PSU, NAYA collaboration seeks to advance Native student success

Instructor and students pulling weeds from garden
Students in “Indigenous Gardens and Food Justice” class work in the NAYA herb garden (Angelo Baca)

At Portland State, Native Americans make up just 1% of the student body, and the successful recruitment, retention and graduation of first-year Native students lags behind other groups on campus. In a new initiative, PSU will seek to improve the outcomes and experiences for Native students with the help of a $75,000 grant from Oregon's Higher Education Coordinating Commission (HECC).

The grant is part of a larger effort by HECC to help eliminate disparities in postsecondary education success rates between Oregon's overall student population and Black/African-American, Hispanic/Latinix, Native American/Alaskan Natives, and Native Hawaiian/Pacific Islanders learners.

PSU's Indigenous Nations Studies department, in collaboration with the OHSU-PSU School of Public Health and the Native American Youth and Family Center (NAYA), will take a multi-faceted approach with the goal of increasing successful student recruitment by 30%, increasing the first-year retention of freshmen from 57.7% to 76%, and increasing the first-year retention of transfer students from 76.1% to 85%.

"They recognized and we recognized it was an important opportunity to reach out to our next generation of Indigenous youth in the Portland metro area and support them transitioning from high school to college and support their needs when they arrive in college," said Judy Bluehorse Skelton, an assistant professor of Indigenous Nations Studies.

Tamara Henderson, director of youth and education services at NAYA, said it starts with students envisioning themselves as college bound and being exposed to potential careers. 
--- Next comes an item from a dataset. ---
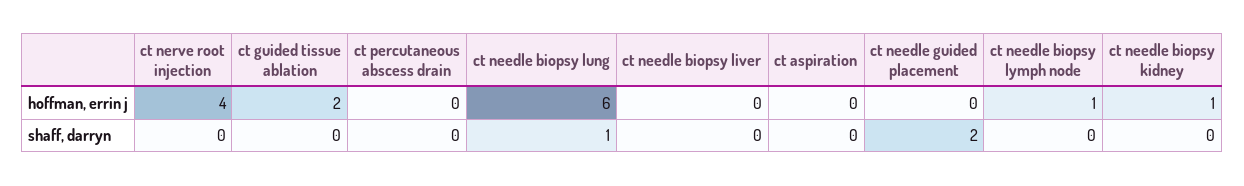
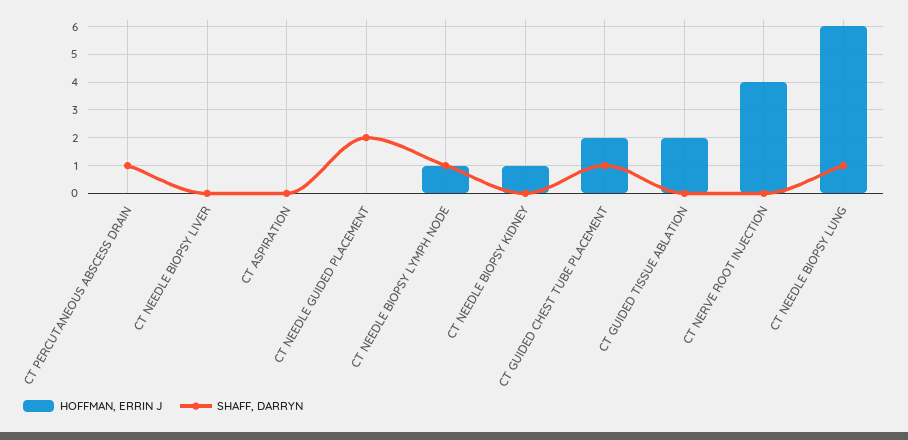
shaff, darryn, ct percutaneous abscess drain: 0 -> 1
shaff, darryn, ct needle biopsy lymph node: 0 -> 1
hoffman, errin j, CT GUIDED CHEST TUBE PLACEMENT: none -> 2
shaff, darryn, CT GUIDED CHEST TUBE PLACEMENT: none -> 1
Bluehorse Skelton will lead students from NAYA's alternative high school, Many Nations Academy, through a series of in-person and Zoom workshops focused on Indigenous Traditional Ecological and Cultural Knowledge (ITECK), a body of knowledge, practices and beliefs acquired over time about the relationship of living beings (human and non-human) with one another and with the environment. Bluehorse Skelton centers ITECK in her classes and in her work with government agencies to restore and reclaim wetlands, savannahs, and forests in the Portland metro region — and these workshops provide NAYA students with that same hands-on experience. 

"Folks don't necessarily think that these courses, opportunities and experiences in the field with Native community members, tribes and other partners are available in higher ed," she said.
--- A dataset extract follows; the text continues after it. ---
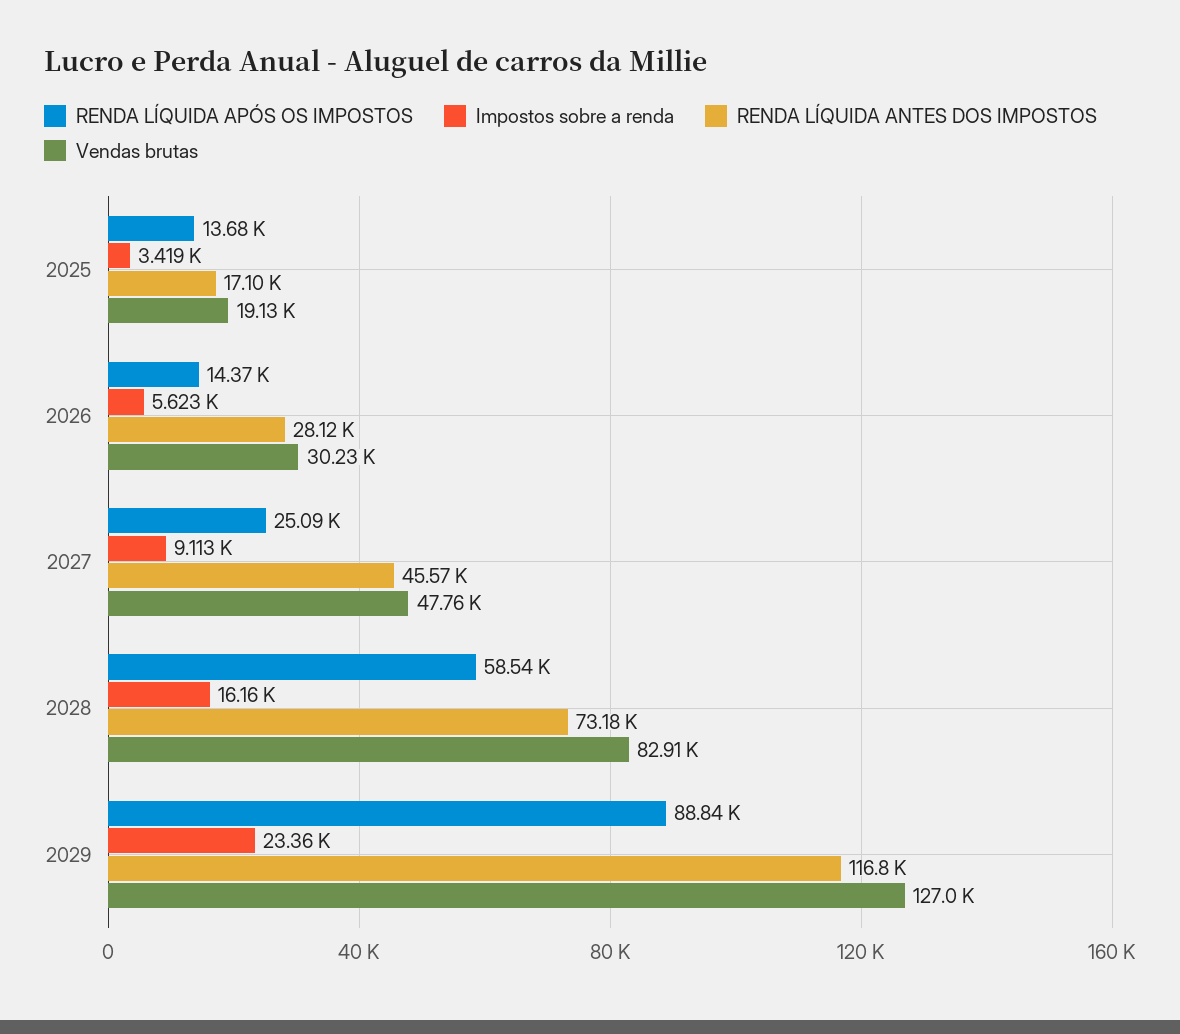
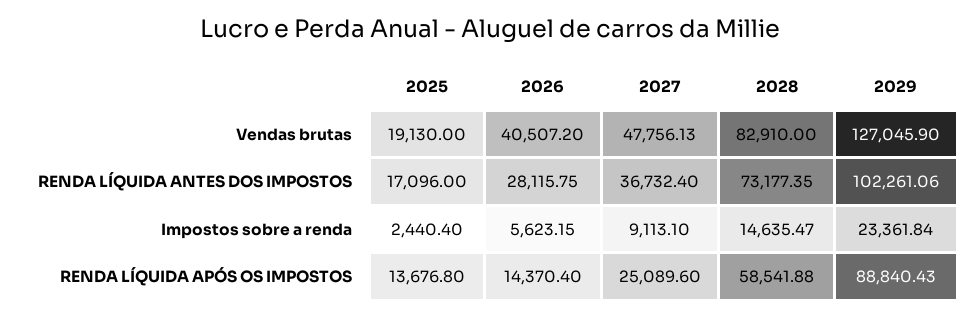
Impostos sobre a renda, 2025: 3419 -> 2440.4
Vendas brutas, 2026: 30230 -> 40507.2
RENDA LÍQUIDA ANTES DOS IMPOSTOS, 2027: 45570 -> 36732.4
Impostos sobre a renda, 2028: 16160 -> 14635.47
RENDA LÍQUIDA ANTES DOS IMPOSTOS, 2029: 116800 -> 102261.06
Students can be exposed to career paths they may not have otherwise discovered, including positions with local and federal agencies and organizations that integrate Indigenous science and ecological knowledge into land management activities. "These are careers that we're developing within a number of agencies and organizations."

During the workshops, two PSU students will also serve as peer mentors, sharing their own stories, academic journeys and career motivations. 

"They listen to their peers," Henderson said. "These are Native students who look like them and have had similar experiences as they and their families have had. They can show them that higher ed is possible."

In much the same way that ITECK requires an intimate and long-term commitment to the land, the project partners are committed to building out a strong, long-term relationship and pathway for Native youth to come and thrive at PSU.

Working with admissions, the partners will support campus welcome and orientation events for Native students and their families to connect them with culturally relevant campus and community resources as well as mark and celebrate their transition into college.

To help create a more welcoming campus climate, the partners will develop an onboarding training for nearly 200 graduate assistants in PSU's College of Liberal Arts and Sciences — and ultimately, for all university employees — that promotes decolonization and anti-racism. The training will provide lessons in relevant Pacific Northwest history, confronting implicit bias and developing inclusive curricula that counters settler colonial logic and de-centers whiteness.

"When we take an Indigenous approach to projects, whether it's education or healthcare, it's for the benefit of all of our relations," Bluehorse Skelton said.

The other partners include Kelly Gonzalez, an associate professor of community health in the OHSU-PSU School of Public Health; Ted Van Alst, chair of Indigenous Nations Studies and director of the School of Gender, Race and Nations; Suzanne Estes, associate professor of biology and interim associate dean of research and undergraduate engagement in the College of Liberal Arts and Sciences; and Todd Rosenstiel, dean of the College of Liberal Arts and Sciences.